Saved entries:
<<<<

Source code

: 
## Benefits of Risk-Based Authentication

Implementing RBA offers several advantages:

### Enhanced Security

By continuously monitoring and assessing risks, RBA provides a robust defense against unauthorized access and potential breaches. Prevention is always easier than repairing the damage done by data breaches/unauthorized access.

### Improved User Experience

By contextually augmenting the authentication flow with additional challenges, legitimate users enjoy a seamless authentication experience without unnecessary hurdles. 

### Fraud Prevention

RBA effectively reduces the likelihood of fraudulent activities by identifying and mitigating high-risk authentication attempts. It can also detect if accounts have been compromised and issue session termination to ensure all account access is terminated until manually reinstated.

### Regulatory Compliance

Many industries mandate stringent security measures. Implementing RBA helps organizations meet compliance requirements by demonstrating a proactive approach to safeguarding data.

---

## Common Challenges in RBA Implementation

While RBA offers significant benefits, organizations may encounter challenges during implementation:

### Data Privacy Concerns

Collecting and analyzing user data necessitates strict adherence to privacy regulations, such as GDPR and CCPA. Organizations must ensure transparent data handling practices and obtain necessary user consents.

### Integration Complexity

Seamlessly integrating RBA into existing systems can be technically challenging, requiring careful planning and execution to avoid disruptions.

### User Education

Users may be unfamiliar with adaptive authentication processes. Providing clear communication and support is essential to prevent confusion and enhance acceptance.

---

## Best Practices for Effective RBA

>>>>

Search the data for the string "with" and copy out every line where it is found.

By contextually augmenting the authentication flow with additional challenges, legitimate users enjoy a seamless authentication experience without unnecessary hurdles. 
Users may be unfamiliar with adaptive authentication processes. Providing clear communication and support is essential to prevent confusion and enhance acceptance.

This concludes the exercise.